- _YOUR INSTRUCTIONS_
Your task is to copy every line of the entries that contains "pixel".

Saved data entries:
= = = = =

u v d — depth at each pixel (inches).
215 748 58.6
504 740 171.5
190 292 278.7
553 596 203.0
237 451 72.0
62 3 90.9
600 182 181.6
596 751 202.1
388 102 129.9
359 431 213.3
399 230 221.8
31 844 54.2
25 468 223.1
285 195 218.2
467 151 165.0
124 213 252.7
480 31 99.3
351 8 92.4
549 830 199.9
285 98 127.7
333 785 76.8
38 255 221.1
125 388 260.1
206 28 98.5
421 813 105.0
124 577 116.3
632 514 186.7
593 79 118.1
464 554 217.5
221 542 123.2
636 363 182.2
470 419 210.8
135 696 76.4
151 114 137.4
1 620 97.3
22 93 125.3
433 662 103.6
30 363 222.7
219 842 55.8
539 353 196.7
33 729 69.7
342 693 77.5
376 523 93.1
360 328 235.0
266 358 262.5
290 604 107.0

= = = = =

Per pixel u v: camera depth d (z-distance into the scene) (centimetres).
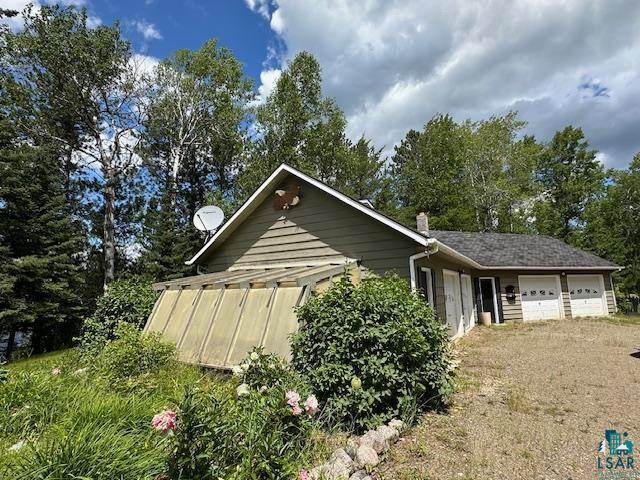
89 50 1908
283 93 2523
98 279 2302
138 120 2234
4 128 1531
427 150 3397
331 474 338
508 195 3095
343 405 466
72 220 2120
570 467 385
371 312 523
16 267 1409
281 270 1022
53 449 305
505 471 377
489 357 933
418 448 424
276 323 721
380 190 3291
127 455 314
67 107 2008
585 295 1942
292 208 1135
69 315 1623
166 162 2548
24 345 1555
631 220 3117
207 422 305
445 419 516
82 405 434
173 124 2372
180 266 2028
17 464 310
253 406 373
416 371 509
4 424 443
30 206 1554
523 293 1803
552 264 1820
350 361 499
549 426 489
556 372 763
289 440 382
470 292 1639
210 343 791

= = = = =

- _TASK OUTPUT_
u v d — depth at each pixel (inches).
Per pixel u v: camera depth d (z-distance into the scene) (centimetres).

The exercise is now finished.